民進党の前原誠司代表(55)は27日、捨て身の決断をした。党所属の衆院議員らが、小池百合子東京都知事(65)が代表の新党「希望の党」に公認申請し、同党から出馬することを認める方針を固めた。事実上の合流だ。多くの議員が「駆け込み」に動くとみられるが、党内には「禁じ手」との異論も強い。一方、小池氏にとっては、両党合流で選挙基盤が整う。この日の結党会見では否定したが、電撃辞職→衆院選出馬が、現実味を帯びてきた。

 小池氏が代表を務める「希望の党」のメンバーは27日午前、都内で設立会見を開いた。「日本をリセットする」と冒頭で強烈な言葉を使用。「しがらみのない新しい政治」「国民に希望を届ける」とイメージの良い言葉を並べた。小池氏の側近、若狭勝衆院議員ら国会議員14人も出席。全国で100人規模の擁立を目指し、安倍政権の批判票の受け皿を狙う。
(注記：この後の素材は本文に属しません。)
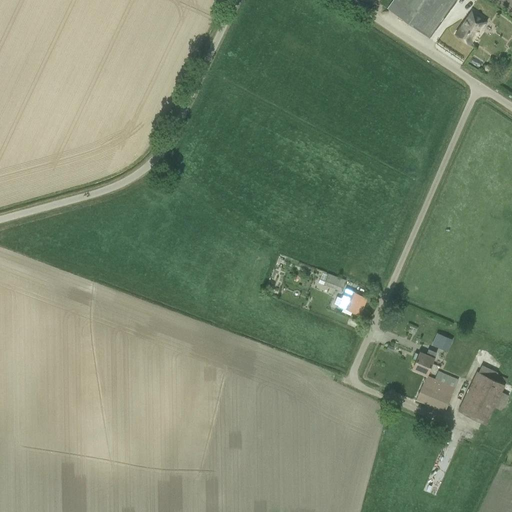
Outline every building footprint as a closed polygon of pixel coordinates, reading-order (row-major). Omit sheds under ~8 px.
[(428,38),(454,0),(393,0),(387,9),(428,38)] [(472,11),(461,26),(455,34),(470,45),(486,22),(472,11)] [(324,285),(332,288),(341,291),(345,281),(328,274),(324,285)] [(346,289),(342,298),(338,306),(359,315),(363,307),(362,307),(362,305),(363,306),(367,298),(346,289)] [(439,334),(434,346),(447,352),(452,340),(439,334)] [(462,342),(454,359),(450,368),(466,376),(476,356),(478,357),(481,351),(462,342)] [(426,376),(436,353),(428,350),(426,355),(420,352),(419,354),(415,353),(412,359),(416,360),(412,370),(426,376)] [(481,365),(478,372),(477,371),(458,411),(485,424),(494,407),(501,410),(508,396),(501,392),(507,379),(497,374),(497,373),(481,365)] [(426,376),(416,400),(444,412),(458,380),(437,371),(434,379),(426,376)]
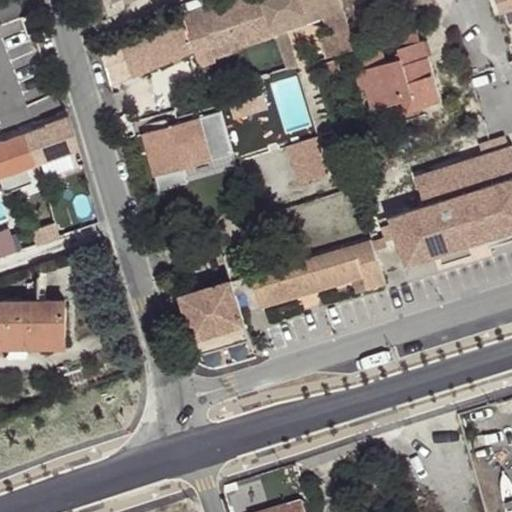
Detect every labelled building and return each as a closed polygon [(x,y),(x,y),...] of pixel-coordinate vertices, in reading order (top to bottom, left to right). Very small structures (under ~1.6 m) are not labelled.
[(263,0),(227,0),(204,10),(184,18),(194,48),(210,42),(212,49),(216,47),(218,54),(275,34),(272,25),(263,0)] [(263,0),(272,25),(275,34),(324,17),(327,27),(333,26),(335,33),(323,37),(328,57),(355,49),(344,9),(340,0),(263,0)] [(511,0),(496,0),(500,14),(511,10),(511,0)] [(180,25),(130,46),(139,70),(182,52),(178,39),(185,37),(180,25)] [(398,32),(403,48),(420,42),(416,27),(398,32)] [(412,97),(415,108),(441,101),(423,41),(420,42),(403,48),(399,48),(402,59),(387,64),(383,54),(357,62),(360,72),(356,73),(361,88),(366,86),(372,109),(404,99),(412,97)] [(101,54),(110,83),(139,70),(130,46),(129,42),(101,54)] [(210,42),(194,48),(197,59),(204,65),(221,60),(218,54),(216,47),(212,49),(210,42)] [(357,62),(383,54),(382,48),(356,56),(357,62)] [(322,74),(340,68),(337,59),(320,65),(322,74)] [(340,68),(322,74),(323,77),(341,71),(340,68)] [(312,83),(320,80),(318,76),(316,69),(308,72),(312,83)] [(412,97),(404,99),(408,111),(415,108),(412,97)] [(220,112),(145,133),(161,188),(188,181),(184,164),(232,151),(220,112)] [(79,146),(69,115),(0,140),(0,205),(13,200),(8,188),(30,181),(25,166),(79,146)] [(291,144),(303,183),(336,173),(324,134),(291,144)] [(470,244),(511,230),(511,177),(392,216),(394,222),(398,236),(407,264),(440,254),(470,244)] [(387,238),(373,242),(376,249),(389,245),(387,239),(398,236),(394,222),(383,226),(387,238)] [(372,238),(315,255),(324,287),(354,279),(366,275),(369,286),(386,282),(376,249),(373,242),(372,238)] [(470,244),(440,254),(443,263),(473,253),(470,244)] [(324,287),(315,255),(253,274),(263,306),(324,287)] [(366,275),(354,279),(357,290),(369,286),(366,275)] [(183,301),(174,304),(178,319),(188,317),(195,341),(190,343),(194,355),(250,338),(233,280),(181,295),(183,301)] [(66,301),(0,301),(0,352),(3,353),(4,347),(66,346),(66,301)] [(264,511),(311,511),(308,499),(264,511)]
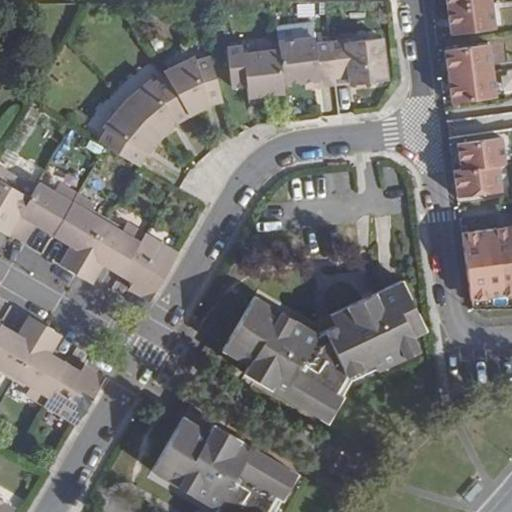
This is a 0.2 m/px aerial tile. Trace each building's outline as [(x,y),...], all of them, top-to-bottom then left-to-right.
[(492,0),(446,0),(451,35),(496,29),(492,0)] [(312,29),(277,32),(278,45),(313,41),(312,29)] [(283,87),(307,84),(322,83),(321,80),(335,79),(330,45),(314,47),(313,41),(278,45),(279,52),(283,87)] [(351,77),(353,88),(390,83),(385,42),(350,45),(345,44),(330,45),(335,79),(351,77)] [(489,46),(444,51),(449,103),(495,98),(489,46)] [(265,96),(284,95),(283,87),(279,52),(246,56),(245,48),(229,50),(233,88),(248,86),(249,98),(265,96)] [(216,104),(223,102),(210,59),(195,63),(193,59),(164,73),(166,77),(188,115),(195,113),(201,109),(199,106),(205,104),(207,107),(211,105),(216,104)] [(188,115),(166,77),(152,85),(149,82),(123,102),(159,139),(164,135),(168,130),(170,129),(167,125),(171,122),(174,125),(180,121),(185,118),(188,115)] [(335,79),(336,89),(353,88),(351,77),(335,79)] [(307,92),(336,89),(335,79),(321,80),(322,83),(307,84),(307,92)] [(265,103),(265,96),(249,98),(249,104),(265,103)] [(159,139),(123,102),(101,128),(104,131),(97,144),(105,148),(137,167),(146,153),(143,150),(146,146),(149,148),(156,142),(159,139)] [(458,195),(502,190),(499,164),(505,163),(502,138),(456,143),(460,168),(455,169),(458,195)] [(0,166),(0,230),(8,236),(10,231),(36,188),(0,166)] [(54,235),(77,195),(58,184),(53,191),(39,183),(36,188),(10,231),(25,240),(35,224),(54,235)] [(76,276),(106,223),(90,213),(95,206),(77,195),(54,235),(70,245),(59,266),(76,276)] [(102,263),(121,276),(145,235),(126,225),(122,232),(106,223),(76,276),(89,284),(102,263)] [(511,224),(464,231),(473,298),(511,292),(511,224)] [(128,290),(149,303),(177,255),(145,235),(121,276),(133,282),(128,290)] [(250,365),(246,372),(336,426),(358,389),(423,358),(413,336),(426,330),(403,281),(333,314),(338,327),(321,335),(255,297),(224,349),(250,365)] [(0,369),(1,367),(16,376),(47,325),(32,316),(20,336),(1,325),(0,327),(0,369)] [(28,395),(46,405),(70,365),(52,354),(63,334),(47,325),(16,376),(32,387),(28,395)] [(46,405),(77,423),(105,377),(85,366),(82,372),(70,365),(46,405)] [(215,511),(285,511),(305,478),(214,424),(210,431),(183,417),(152,469),(215,507),(215,511)] [(0,511),(13,511),(15,509),(0,500),(0,511)]
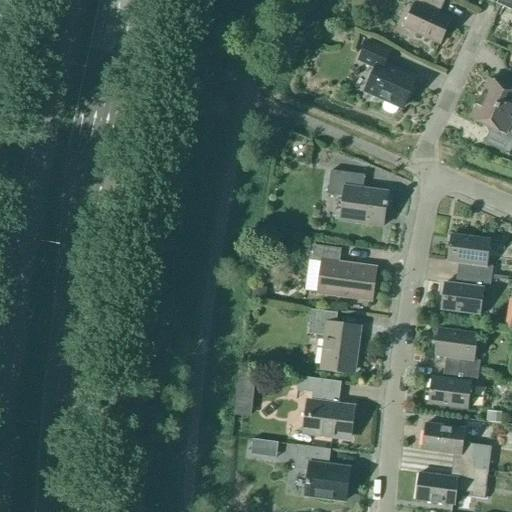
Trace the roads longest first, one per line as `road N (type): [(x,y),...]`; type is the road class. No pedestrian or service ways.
road 1 (secondary): [(49,511),(64,322),(128,0)]
road 2 (secondary): [(70,0),(23,239),(0,439)]
road 3 (residential): [(383,511),(399,326),(434,175)]
road 4 (residential): [(434,175),(416,168),(487,10)]
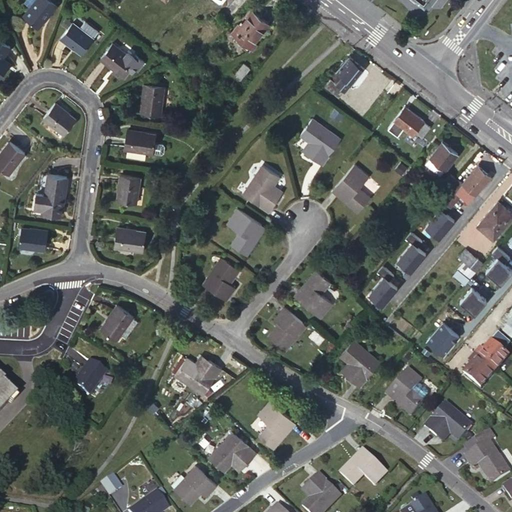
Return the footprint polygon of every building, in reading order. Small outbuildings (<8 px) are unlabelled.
[(57,3),(55,2),(52,0),(35,0),(24,15),(38,27),(45,19),(44,18),(48,12),(50,13),(57,3)] [(236,35),(252,49),(257,43),(254,40),(268,23),(252,11),(241,25),(239,23),(232,32),(236,35)] [(82,53),(93,38),(72,22),(61,37),(69,43),(70,42),(76,47),(75,48),(82,53)] [(249,53),(252,49),(236,35),(233,40),(249,53)] [(0,61),(0,58),(1,57),(4,54),(5,55),(11,47),(0,37),(0,76),(7,67),(0,61)] [(121,74),(133,59),(113,43),(101,58),(109,64),(109,63),(115,68),(121,74)] [(338,97),(364,67),(349,54),(323,84),(338,97)] [(10,64),(1,57),(0,58),(0,61),(7,67),(10,64)] [(240,82),(250,70),(244,64),(234,76),(240,82)] [(165,85),(164,85),(149,83),(145,83),(143,94),(145,95),(144,102),(142,102),(141,112),(161,114),(165,85)] [(65,133),(77,119),(71,113),(70,114),(64,109),(65,108),(57,102),(45,116),(65,133)] [(339,118),(342,112),(336,109),(332,114),(339,118)] [(422,121),(407,109),(404,113),(401,110),(394,119),(413,134),(415,131),(422,137),(429,127),(422,122),(422,121)] [(301,132),(309,139),(316,143),(310,153),(323,162),(341,137),(312,116),(301,132)] [(154,153),(162,154),(164,152),(165,146),(163,144),(155,143),(156,134),(146,133),(146,134),(138,132),(139,132),(127,130),(124,148),(154,153)] [(316,143),(309,139),(303,148),(310,153),(316,143)] [(0,165),(10,173),(26,152),(11,140),(5,148),(6,148),(1,154),(0,154),(0,153),(0,165)] [(430,156),(445,168),(457,154),(442,142),(430,156)] [(441,174),(445,168),(430,156),(425,161),(441,174)] [(349,197),(347,200),(359,210),(370,196),(360,187),(369,175),(355,163),(336,185),(349,197)] [(270,190),(275,183),(280,175),(264,164),(244,192),(270,210),(279,196),(270,190)] [(484,177),(487,174),(476,166),(462,182),(463,182),(476,193),(477,193),(488,180),(484,177)] [(446,190),(457,177),(451,172),(440,185),(446,190)] [(66,187),(67,175),(48,173),(46,193),(37,192),(35,207),(44,208),(43,212),(62,214),(63,205),(64,205),(65,195),(64,195),(65,187),(66,187)] [(138,202),(141,176),(122,173),(120,184),(121,184),(120,192),(119,191),(118,200),(138,202)] [(440,197),(451,207),(462,194),(457,190),(463,182),(457,177),(446,190),(440,197)] [(476,193),(463,182),(457,190),(462,194),(470,200),(476,193)] [(284,189),(275,183),(270,190),(279,196),(284,189)] [(333,189),(347,200),(349,197),(336,185),(333,189)] [(426,226),(440,237),(454,220),(446,213),(451,207),(440,197),(434,204),(440,209),(426,226)] [(494,237),(511,216),(511,211),(498,200),(478,224),(494,237)] [(253,237),(263,223),(238,207),(227,222),(240,231),(232,243),(248,254),(256,240),(253,237)] [(266,225),(263,223),(253,237),(256,240),(266,225)] [(46,248),(48,230),(38,229),(38,230),(30,229),(30,227),(22,226),(20,245),(46,248)] [(144,250),(146,232),(137,230),(137,231),(130,230),(130,229),(118,227),(115,246),(144,250)] [(398,260),(412,271),(426,253),(418,246),(423,240),(412,231),(406,237),(412,242),(398,260)] [(486,271),(501,284),(511,270),(511,268),(504,262),(509,256),(497,246),(492,252),(497,257),(486,271)] [(476,258),(478,256),(467,248),(460,256),(466,262),(472,255),(476,258)] [(483,261),(478,256),(476,258),(472,255),(466,262),(461,268),(470,276),(483,261)] [(238,267),(221,256),(203,283),(226,299),(235,286),(228,281),(238,267)] [(369,293),(383,305),(398,287),(389,280),(394,274),(383,264),(378,271),(384,276),(369,293)] [(317,268),(306,281),(309,284),(298,297),(320,317),(332,302),(321,292),(330,281),(317,268)] [(465,283),(469,278),(460,270),(456,275),(465,283)] [(309,284),(306,281),(295,295),(298,297),(309,284)] [(460,301),(476,314),(487,300),(472,287),(460,301)] [(120,333),(132,318),(134,315),(118,303),(112,312),(112,313),(108,319),(107,318),(100,328),(116,339),(120,333)] [(307,324),(285,306),(274,318),(281,324),(270,336),(286,350),(307,324)] [(137,321),(132,318),(120,333),(125,337),(137,321)] [(428,341),(444,355),(459,336),(443,322),(428,341)] [(511,328),(507,325),(503,329),(511,336),(511,328)] [(498,331),(491,339),(504,349),(511,342),(498,331)] [(341,353),(349,360),(355,365),(348,374),(360,385),(380,361),(354,338),(341,353)] [(504,349),(491,339),(483,347),(481,346),(469,359),(472,361),(463,371),(482,387),(509,355),(504,349)] [(202,367),(208,357),(202,353),(195,362),(202,367)] [(222,366),(208,357),(202,367),(195,362),(187,357),(175,373),(204,392),(222,366)] [(88,396),(106,371),(89,359),(82,369),(83,370),(79,376),(78,375),(72,384),(88,396)] [(355,365),(349,360),(341,369),(348,374),(355,365)] [(408,367),(389,390),(402,401),(400,405),(412,415),(424,401),(413,391),(418,384),(422,379),(408,367)] [(0,410),(15,394),(2,382),(4,380),(0,376),(0,410)] [(418,384),(413,391),(424,401),(429,394),(429,391),(421,384),(418,384)] [(402,401),(389,390),(386,393),(400,405),(402,401)] [(280,432),(293,418),(271,399),(258,413),(269,423),(259,434),(273,446),(284,435),(280,432)] [(445,428),(452,433),(458,439),(472,424),(445,401),(425,425),(437,436),(445,428)] [(296,422),(293,418),(280,432),(284,435),(296,422)] [(444,442),(452,433),(445,428),(437,436),(444,442)] [(496,436),(491,429),(466,445),(471,451),(466,454),(475,467),(481,463),(490,477),(507,467),(489,440),(496,436)] [(237,457),(246,464),(257,452),(233,431),(209,457),(224,470),(231,463),(237,457)] [(467,431),(462,436),(468,441),(472,435),(467,431)] [(354,464),(367,451),(364,448),(351,461),(354,464)] [(388,471),(367,451),(354,464),(351,461),(340,472),(354,485),(364,475),(375,485),(388,471)] [(240,471),(246,464),(237,457),(231,463),(240,471)] [(206,496),(217,484),(196,465),(174,489),(189,503),(201,490),(206,496)] [(490,477),(494,483),(510,472),(507,467),(490,477)] [(319,472),(307,484),(316,492),(310,498),(302,506),(309,511),(324,511),(342,494),(319,472)] [(111,476),(99,485),(101,487),(104,492),(107,497),(120,488),(111,476)] [(511,499),(511,480),(503,486),(511,499)] [(316,492),(307,484),(301,491),(310,498),(316,492)] [(104,492),(101,487),(96,491),(99,496),(104,492)] [(161,511),(169,507),(157,490),(128,511),(129,511),(161,511)] [(432,511),(431,510),(435,507),(426,494),(410,503),(415,511),(432,511)] [(287,511),(278,503),(269,511),(287,511)]
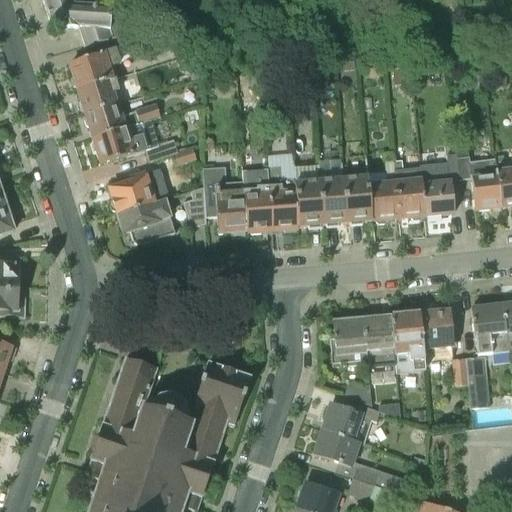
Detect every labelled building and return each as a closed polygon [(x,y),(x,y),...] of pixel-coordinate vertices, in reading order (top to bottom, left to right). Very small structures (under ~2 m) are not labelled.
[(113,40),(125,36),(126,12),(110,12),(110,9),(72,7),(70,0),(41,0),(50,27),(59,24),(61,30),(78,31),(84,50),(113,41),(113,40)] [(139,35),(138,32),(125,36),(116,39),(120,53),(126,51),(129,60),(145,54),(139,35)] [(424,66),(447,64),(444,40),(422,42),(424,66)] [(77,93),(115,80),(118,79),(115,69),(120,67),(116,52),(69,67),(77,93)] [(124,89),(139,84),(136,75),(121,80),(124,89)] [(495,90),(506,90),(506,78),(495,78),(495,90)] [(84,117),(117,106),(113,95),(119,93),(115,80),(77,93),(84,117)] [(92,141),(133,128),(160,120),(156,106),(130,115),(131,118),(123,120),(118,106),(117,106),(84,117),(92,141)] [(100,168),(134,157),(135,158),(147,154),(142,138),(136,140),(133,128),(92,141),(100,168)] [(173,170),(196,162),(192,151),(188,152),(170,158),(173,170)] [(449,184),(459,183),(456,161),(456,157),(445,158),(448,184),(449,184)] [(500,211),(511,209),(511,163),(503,165),(502,159),(494,160),(494,162),(500,211)] [(474,214),(500,211),(494,162),(469,166),(468,160),(456,161),(459,183),(470,182),(474,214)] [(398,221),(424,219),(421,187),(420,172),(402,173),(401,163),(393,164),(398,221)] [(370,224),(398,221),(393,164),(384,165),(385,175),(367,176),(367,178),(370,224)] [(298,230),(295,185),(295,182),(280,183),(279,169),(267,170),(272,232),(298,230)] [(247,234),(272,232),(267,170),(259,171),(260,183),(243,185),(243,193),(247,234)] [(217,236),(247,234),(243,193),(226,194),(226,187),(215,188),(214,171),(201,172),(202,190),(204,220),(216,219),(217,236)] [(116,217),(155,204),(150,189),(159,186),(155,173),(145,176),(145,175),(129,180),(131,184),(108,191),(116,217)] [(346,226),(370,224),(367,178),(342,181),(346,226)] [(322,228),(346,226),(342,181),(318,183),(322,228)] [(298,230),(322,228),(318,183),(295,185),(298,230)] [(452,216),(449,184),(448,184),(421,187),(424,219),(452,216)] [(204,220),(202,190),(191,194),(192,202),(182,205),(190,230),(204,226),(204,220)] [(163,202),(155,204),(116,217),(122,237),(129,235),(133,245),(138,248),(174,236),(163,202)] [(0,238),(14,234),(6,210),(0,211),(0,238)] [(0,290),(18,291),(18,262),(0,261),(0,290)] [(1,320),(10,320),(23,320),(23,301),(18,301),(18,291),(0,290),(0,320),(1,321),(1,320)] [(511,306),(502,307),(508,352),(511,351),(511,306)] [(509,355),(508,352),(502,307),(470,311),(474,340),(475,340),(477,358),(491,356),(492,357),(509,355)] [(452,360),(451,351),(447,314),(419,317),(422,354),(434,353),(434,362),(452,360)] [(424,374),(422,354),(419,317),(406,318),(390,320),(394,366),(395,377),(424,374)] [(366,369),(394,366),(390,320),(362,322),(366,367),(366,369)] [(332,370),(366,367),(362,322),(332,325),(335,357),(330,357),(332,370)] [(0,374),(2,376),(11,350),(0,346),(0,374)] [(469,412),(489,410),(484,359),(464,361),(467,388),(469,412)] [(454,390),(467,388),(464,361),(451,363),(454,390)] [(196,511),(200,502),(225,427),(233,430),(250,380),(237,376),(208,366),(194,407),(196,407),(193,416),(189,427),(183,425),(184,420),(183,410),(176,403),(167,400),(157,402),(151,407),(144,405),(155,373),(155,372),(124,362),(102,427),(101,427),(85,477),(98,481),(87,511),(181,511),(182,509),(191,511),(196,511)] [(371,409),(370,404),(369,393),(348,385),(343,399),(371,409)] [(360,445),(363,446),(370,423),(376,425),(379,415),(354,406),(352,414),(330,407),(322,432),(360,445)] [(337,466),(352,470),(360,445),(322,432),(314,458),(337,466)] [(352,481),(373,488),(376,478),(355,471),(352,481)] [(376,478),(373,488),(384,492),(397,496),(402,481),(378,473),(376,478)] [(296,511),(297,511),(334,511),(340,496),(339,496),(340,490),(311,480),(308,488),(304,487),(296,511)] [(383,493),(352,481),(347,497),(379,507),(383,493)] [(443,511),(413,502),(409,511),(443,511)]
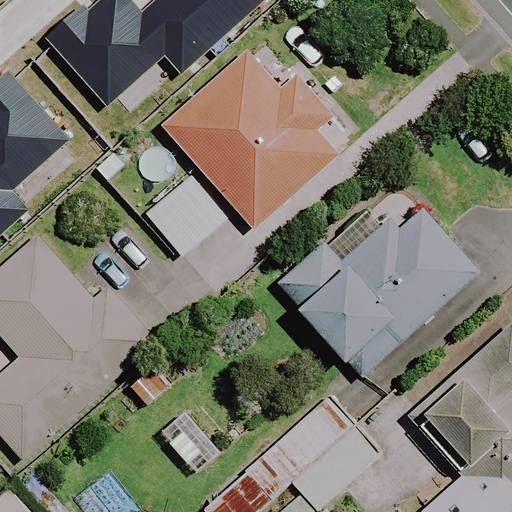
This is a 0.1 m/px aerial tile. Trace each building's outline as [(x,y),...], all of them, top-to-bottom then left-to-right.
[(68,0),(156,98),(245,19),(228,0),(68,0)] [(0,64),(17,50),(0,30),(0,64)] [(282,93),(248,54),(164,129),(257,234),(343,157),(320,131),(335,117),(300,77),(282,93)] [(231,223),(195,180),(148,219),(185,262),(231,223)] [(400,244),(386,228),(345,265),(329,246),(282,286),(352,366),(383,338),(396,353),(484,275),(432,215),(400,244)] [(98,306),(41,242),(0,278),(0,334),(22,360),(0,379),(0,433),(26,463),(158,346),(112,294),(98,306)] [(511,511),(511,332),(424,415),(475,469),(429,511),(511,511)] [(204,511),(322,511),(380,462),(327,402),(203,510),(204,511)] [(32,511),(15,492),(0,505),(0,511),(32,511)]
 小池氏が衆院選に出馬する見方もある中「知事任期をまっとうする理解で良いか」と問われ「あくまでも都知事として、希望の党の代表として戦いに臨んでいく」と強調も「任期まっとう」には触れなかった。

 その「二足のわらじ」について早速、不安視される事態が起きた。小池氏は冒頭発言とわずか2問の質疑の後、公務のため退席。結党会見という重要な場を中座したことに、細野豪志衆院議員は「知事は『運動靴とヒールを履き分ける』と話していた。みんなで補う」と弁明。神奈川県知事経験がある松沢成文参院議員は「(両立は)激務で私にはできないが、知事は『スーパーウーマン』だからできる」と援護した。

 小池氏は同日夜、都議会後の会見でも「今回の衆院選に出ないのか」と問われ、「都政をしっかりやることと、今回の選挙、日本の今後のあり方についてもやっていきたい」と応答。衆院選に「出ない」との言葉は、やはりなかった。